Robert Zemeckis is one of those directors, like James Cameron, who gravitates toward high-tech special effects and CGI. True, he has helmed films like Cast Away and Forrest Gump, but I associate him more with Death Becomes Her, Beowulf, and Jim Carrey’s A Christmas Carol. The Polar Express had a staggering budget of $165,000,000, pretty expensive for 2004. Nine years earlier Toy Story had become the first all computer-animated film. This was the first all motion-capture animation. The actors wore suits and facial masks that told the computer what they were doing. It’s common today, but pretty revolutionary back then. Tom Hanks played the train conductor, a strange hobo, and Santa Claus.

And the CGI holds up well, mostly. It is deeply detailed.
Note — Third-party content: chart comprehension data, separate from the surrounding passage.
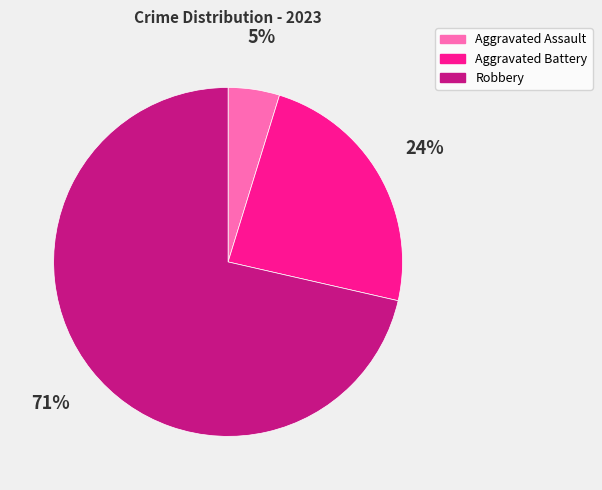

What is the smallest slice in the pie chart?

Aggravated Assault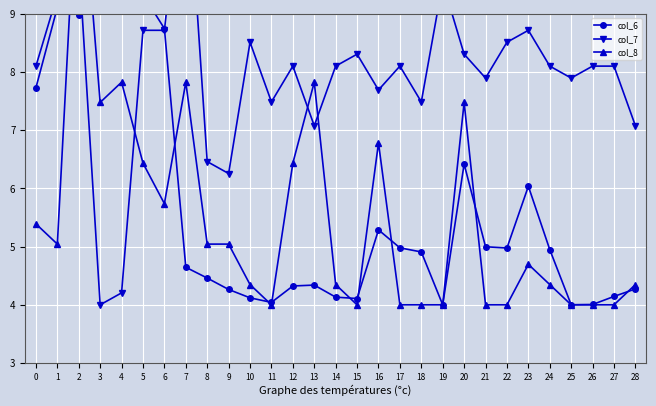

Reading left to right, list all the values displayed in this chart.

col_6: 0=7.7	1=9.1	2=9.0	3=12.0	4=11.1	5=9.3	6=8.7	7=4.6	8=4.5	9=4.3	10=4.1	11=4.0	12=4.3	13=4.3	14=4.1	15=4.1	16=5.3	17=5.0	18=4.9	19=4.0	20=6.4	21=5.0	22=5.0	23=6.0	24=4.9	25=4.0	26=4.0	27=4.1	28=4.3
col_7: 0=8.1	1=9.3	2=9.9	3=4.0	4=4.2	5=8.7	6=8.7	7=12.0	8=6.5	9=6.3	10=8.5	11=7.5	12=8.1	13=7.1	14=8.1	15=8.3	16=7.7	17=8.1	18=7.5	19=9.5	20=8.3	21=7.9	22=8.5	23=8.7	24=8.1	25=7.9	26=8.1	27=8.1	28=7.1
col_8: 0=5.4	1=5.0	2=12.0	3=7.5	4=7.8	5=6.4	6=5.7	7=7.8	8=5.0	9=5.0	10=4.3	11=4.0	12=6.4	13=7.8	14=4.3	15=4.0	16=6.8	17=4.0	18=4.0	19=4.0	20=7.5	21=4.0	22=4.0	23=4.7	24=4.3	25=4.0	26=4.0	27=4.0	28=4.3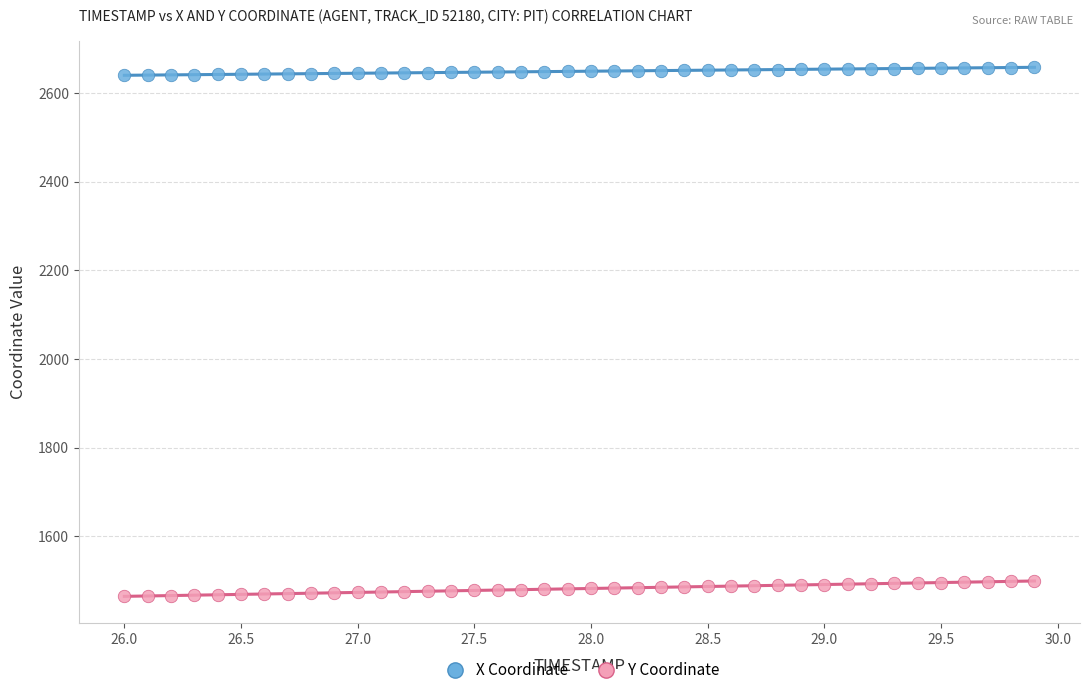

Which series has the widest spread of Y values?

Y Coordinate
Zemeckis was in love with the fact that, with CGI sets, he could move the “camera” with total freedom, so he gets a lot of zooms and dissolves and odd angles. Mostly they work (mostly) though sometimes they are a bit distracting. RZ was also addicted to roller coaster rides, which I tend to like, but maybe the six or seven of them we are seated on were a bit much. But I know that when you’re making a 3D movie, thrill rides are expected. Where it needs work was in the area that is called the “uncanny valley.” That’s a term for the cognitive dissonance that can happen when a human face or figure is somehow … just not right. We accept the humans in Toy Story because they are in an obvious cartoon. In film like this one, where they are striving for real human faces, the “off-ness” can cause people to react badly. A lot of people complained about that. I found it weird, myself, but quickly adjusted to it. I don’t think they were actually trying to make believable characters anyway, since the artwork was based on illustrations from a book. These days, of course, it is possible to get the skin, and the mouth, and everything else totally indistinguishable from reality.

So what about the story? Well, it contains four things that I have always liked: animation, Christmas, choo-choos, and Tom Hanks, so how bad could it be? Not bad at all. The train engine is patterned after an actual 2-8-4 pufferbilly, a Pere Marquette 1225, and it’s a marvel. It doesn’t get too saccharine at the end, and it contains some darker elements than most Christmas fare, though not dark enough to put anyone off. In fact, when the DVD was starting I realized that it had been quite a while since we had seen a G rating screen at the top.